● **What is required**
Would you please give the entries again word for word, with no images in your copy?

Source data
◇ ◇ ◇ ◇ ◇

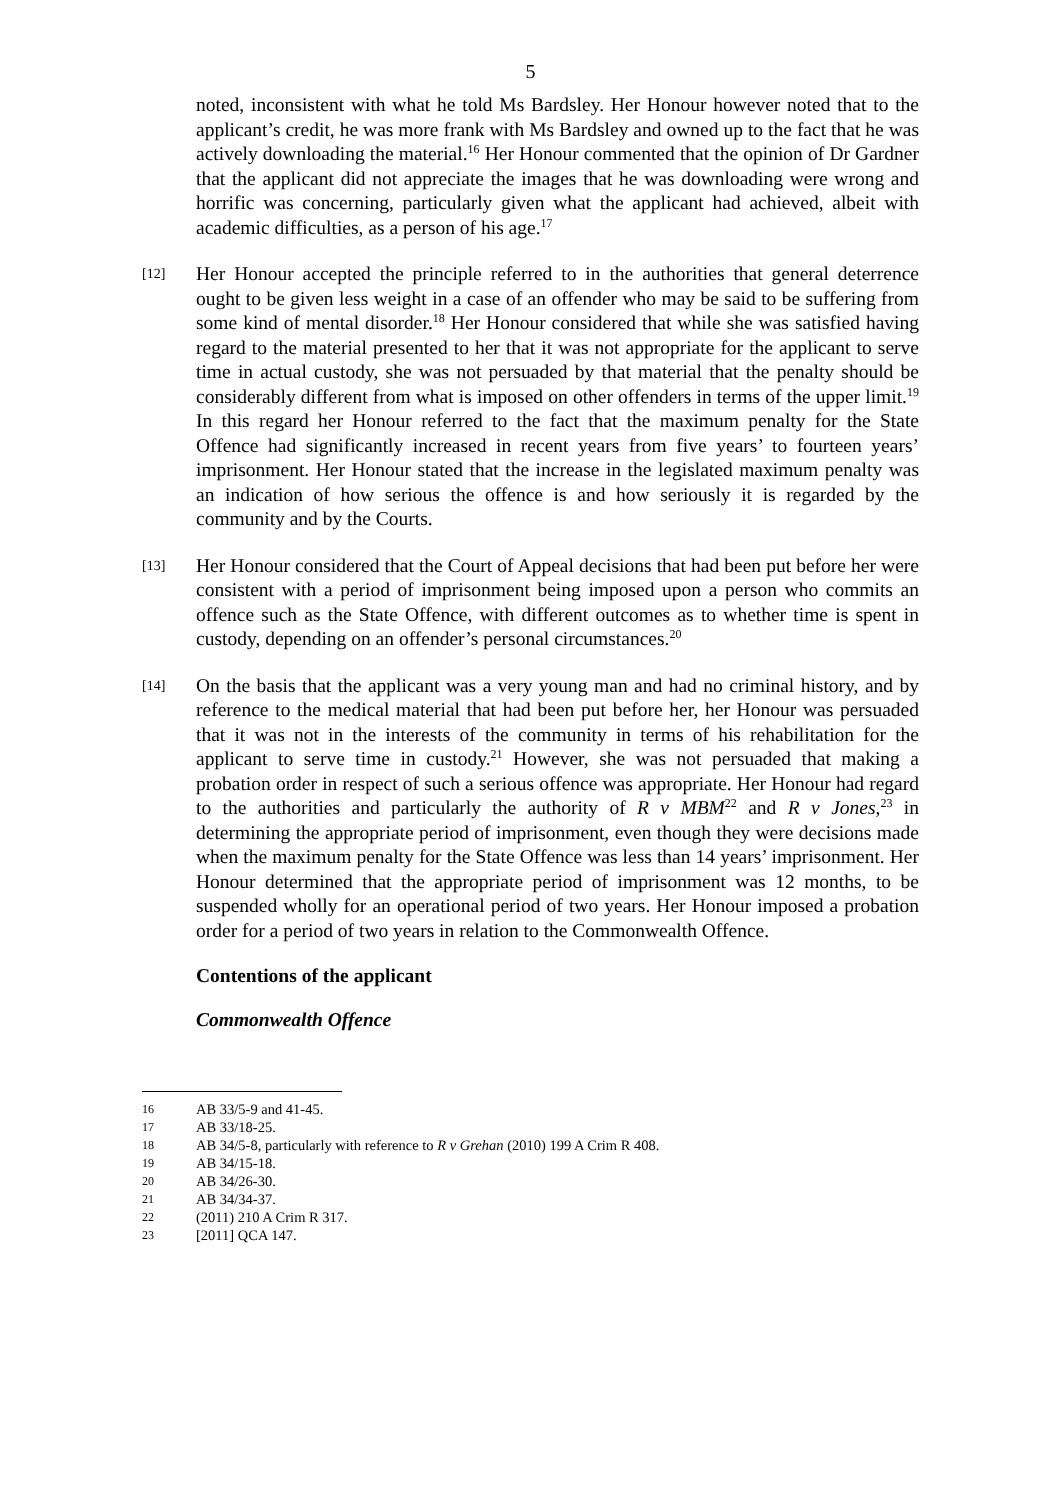5
noted, inconsistent with what he told Ms Bardsley. Her Honour however noted that to the applicant’s credit, he was more frank with Ms Bardsley and owned up to the fact that he was actively downloading the material.<sup>16</sup> Her Honour commented that the opinion of Dr Gardner that the applicant did not appreciate the images that he was downloading were wrong and horrific was concerning, particularly given what the applicant had achieved, albeit with academic difficulties, as a person of his age.<sup>17</sup>
[12]
Her Honour accepted the principle referred to in the authorities that general deterrence ought to be given less weight in a case of an offender who may be said to be suffering from some kind of mental disorder.<sup>18</sup> Her Honour considered that while she was satisfied having regard to the material presented to her that it was not appropriate for the applicant to serve time in actual custody, she was not persuaded by that material that the penalty should be considerably different from what is imposed on other offenders in terms of the upper limit.<sup>19</sup> In this regard her Honour referred to the fact that the maximum penalty for the State Offence had significantly increased in recent years from five years’ to fourteen years’ imprisonment. Her Honour stated that the increase in the legislated maximum penalty was an indication of how serious the offence is and how seriously it is regarded by the community and by the Courts.
[13]
Her Honour considered that the Court of Appeal decisions that had been put before her were consistent with a period of imprisonment being imposed upon a person who commits an offence such as the State Offence, with different outcomes as to whether time is spent in custody, depending on an offender’s personal circumstances.<sup>20</sup>
[14]
On the basis that the applicant was a very young man and had no criminal history, and by reference to the medical material that had been put before her, her Honour was persuaded that it was not in the interests of the community in terms of his rehabilitation for the applicant to serve time in custody.<sup>21</sup> However, she was not persuaded that making a probation order in respect of such a serious offence was appropriate. Her Honour had regard to the authorities and particularly the authority of R v MBM<sup>22</sup> and R v Jones,<sup>23</sup> in determining the appropriate period of imprisonment, even though they were decisions made when the maximum penalty for the State Offence was less than 14 years’ imprisonment. Her Honour determined that the appropriate period of imprisonment was 12 months, to be suspended wholly for an operational period of two years. Her Honour imposed a probation order for a period of two years in relation to the Commonwealth Offence.
Contentions of the applicant
Commonwealth Offence
16 AB 33/5-9 and 41-45.
17 AB 33/18-25.
18 AB 34/5-8, particularly with reference to R v Grehan (2010) 199 A Crim R 408.
19 AB 34/15-18.
20 AB 34/26-30.
21 AB 34/34-37.
22 (2011) 210 A Crim R 317.
23 [2011] QCA 147.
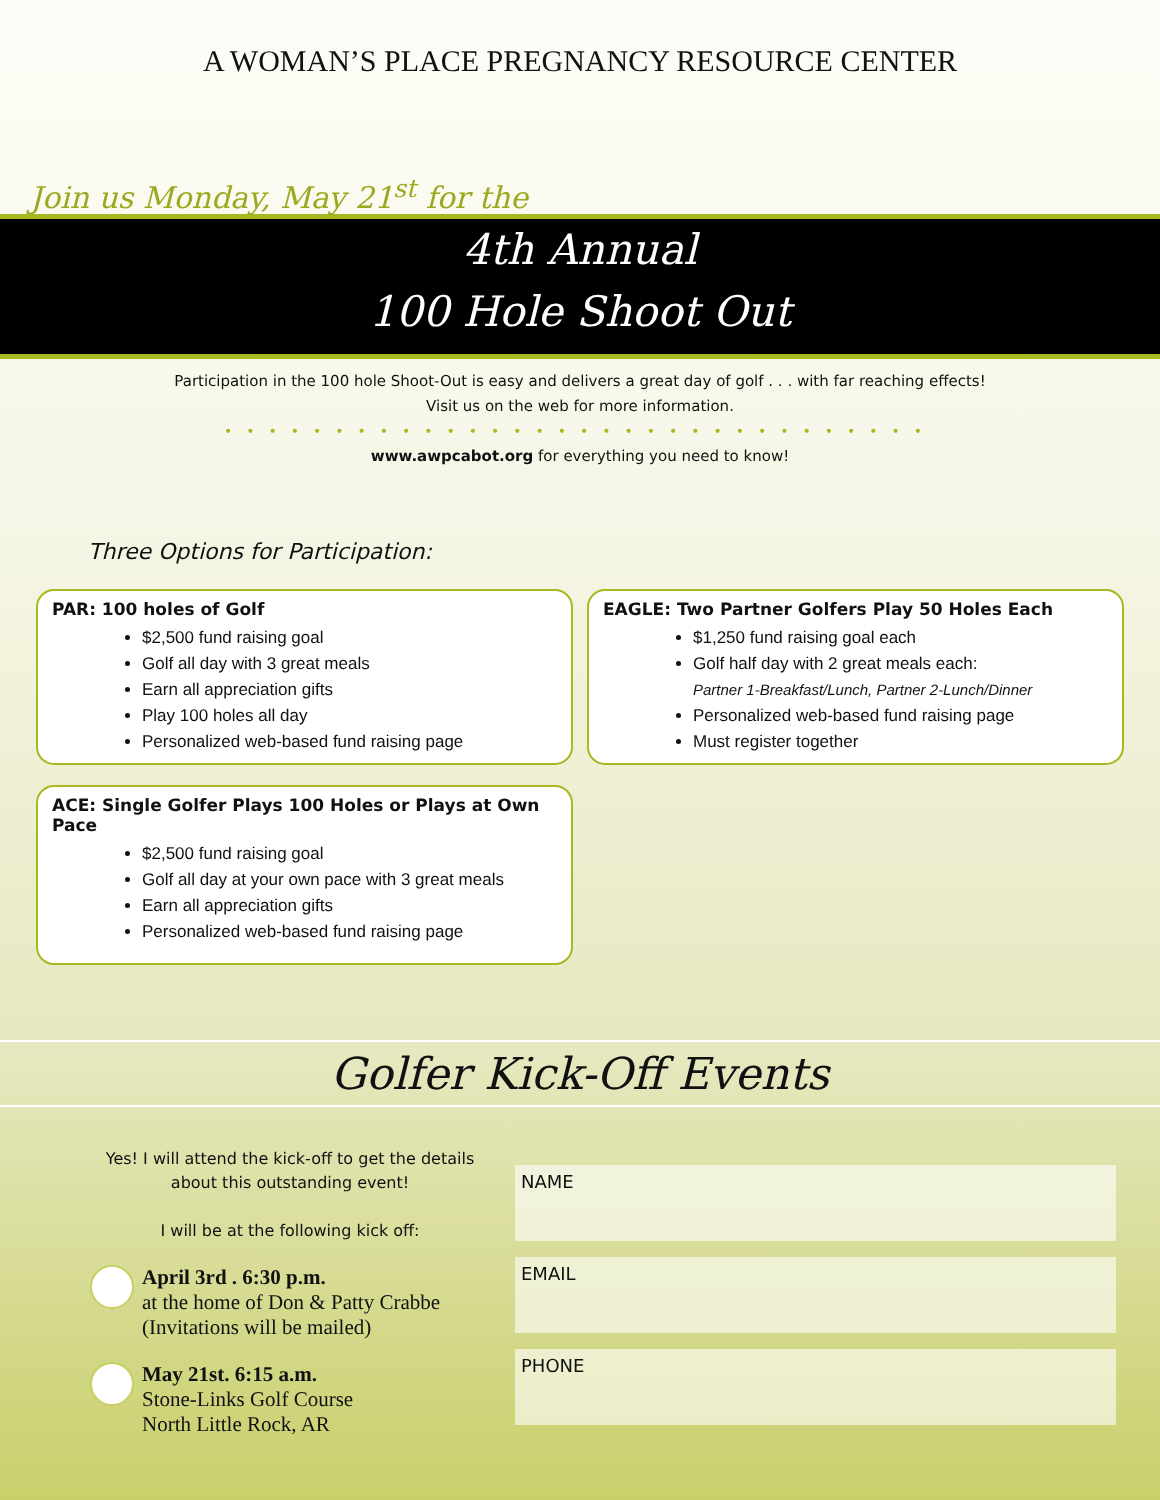A WOMAN’S PLACE PREGNANCY RESOURCE CENTER
Join us Monday, May 21<sup>st</sup> for the
4th Annual
100 Hole Shoot Out
Participation in the 100 hole Shoot-Out is easy and delivers a great day of golf . . . with far reaching effects!
Visit us on the web for more information.
••••••••••••••••••••••••••••••••
www.awpcabot.org for everything you need to know!
Three Options for Participation:
PAR: 100 holes of Golf
$2,500 fund raising goal
Golf all day with 3 great meals
Earn all appreciation gifts
Play 100 holes all day
Personalized web-based fund raising page
ACE: Single Golfer Plays 100 Holes or Plays at Own Pace
$2,500 fund raising goal
Golf all day at your own pace with 3 great meals
Earn all appreciation gifts
Personalized web-based fund raising page
EAGLE: Two Partner Golfers Play 50 Holes Each
$1,250 fund raising goal each
Golf half day with 2 great meals each:
Partner 1-Breakfast/Lunch, Partner 2-Lunch/Dinner
Personalized web-based fund raising page
Must register together
Golfer Kick-Off Events
Yes! I will attend the kick-off to get the details about this outstanding event!
I will be at the following kick off:
April 3rd . 6:30 p.m.
at the home of Don & Patty Crabbe
(Invitations will be mailed)
May 21st. 6:15 a.m.
Stone-Links Golf Course
North Little Rock, AR
NAME
EMAIL
PHONE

◇ ◇ ◇ ◇ ◇

● **Task output**
5
noted, inconsistent with what he told Ms Bardsley. Her Honour however noted that to the applicant’s credit, he was more frank with Ms Bardsley and owned up to the fact that he was actively downloading the material.<sup>16</sup> Her Honour commented that the opinion of Dr Gardner that the applicant did not appreciate the images that he was downloading were wrong and horrific was concerning, particularly given what the applicant had achieved, albeit with academic difficulties, as a person of his age.<sup>17</sup>
[12]
Her Honour accepted the principle referred to in the authorities that general deterrence ought to be given less weight in a case of an offender who may be said to be suffering from some kind of mental disorder.<sup>18</sup> Her Honour considered that while she was satisfied having regard to the material presented to her that it was not appropriate for the applicant to serve time in actual custody, she was not persuaded by that material that the penalty should be considerably different from what is imposed on other offenders in terms of the upper limit.<sup>19</sup> In this regard her Honour referred to the fact that the maximum penalty for the State Offence had significantly increased in recent years from five years’ to fourteen years’ imprisonment. Her Honour stated that the increase in the legislated maximum penalty was an indication of how serious the offence is and how seriously it is regarded by the community and by the Courts.
[13]
Her Honour considered that the Court of Appeal decisions that had been put before her were consistent with a period of imprisonment being imposed upon a person who commits an offence such as the State Offence, with different outcomes as to whether time is spent in custody, depending on an offender’s personal circumstances.<sup>20</sup>
[14]
On the basis that the applicant was a very young man and had no criminal history, and by reference to the medical material that had been put before her, her Honour was persuaded that it was not in the interests of the community in terms of his rehabilitation for the applicant to serve time in custody.<sup>21</sup> However, she was not persuaded that making a probation order in respect of such a serious offence was appropriate. Her Honour had regard to the authorities and particularly the authority of R v MBM<sup>22</sup> and R v Jones,<sup>23</sup> in determining the appropriate period of imprisonment, even though they were decisions made when the maximum penalty for the State Offence was less than 14 years’ imprisonment. Her Honour determined that the appropriate period of imprisonment was 12 months, to be suspended wholly for an operational period of two years. Her Honour imposed a probation order for a period of two years in relation to the Commonwealth Offence.
Contentions of the applicant
Commonwealth Offence
16 AB 33/5-9 and 41-45.
17 AB 33/18-25.
18 AB 34/5-8, particularly with reference to R v Grehan (2010) 199 A Crim R 408.
19 AB 34/15-18.
20 AB 34/26-30.
21 AB 34/34-37.
22 (2011) 210 A Crim R 317.
23 [2011] QCA 147.
A WOMAN’S PLACE PREGNANCY RESOURCE CENTER
Join us Monday, May 21<sup>st</sup> for the
4th Annual
100 Hole Shoot Out
Participation in the 100 hole Shoot-Out is easy and delivers a great day of golf . . . with far reaching effects!
Visit us on the web for more information.
••••••••••••••••••••••••••••••••
www.awpcabot.org for everything you need to know!
Three Options for Participation:
PAR: 100 holes of Golf
$2,500 fund raising goal
Golf all day with 3 great meals
Earn all appreciation gifts
Play 100 holes all day
Personalized web-based fund raising page
ACE: Single Golfer Plays 100 Holes or Plays at Own Pace
$2,500 fund raising goal
Golf all day at your own pace with 3 great meals
Earn all appreciation gifts
Personalized web-based fund raising page
EAGLE: Two Partner Golfers Play 50 Holes Each
$1,250 fund raising goal each
Golf half day with 2 great meals each:
Partner 1-Breakfast/Lunch, Partner 2-Lunch/Dinner
Personalized web-based fund raising page
Must register together
Golfer Kick-Off Events
Yes! I will attend the kick-off to get the details about this outstanding event!
I will be at the following kick off:
April 3rd . 6:30 p.m.
at the home of Don & Patty Crabbe
(Invitations will be mailed)
May 21st. 6:15 a.m.
Stone-Links Golf Course
North Little Rock, AR
NAME
EMAIL
PHONE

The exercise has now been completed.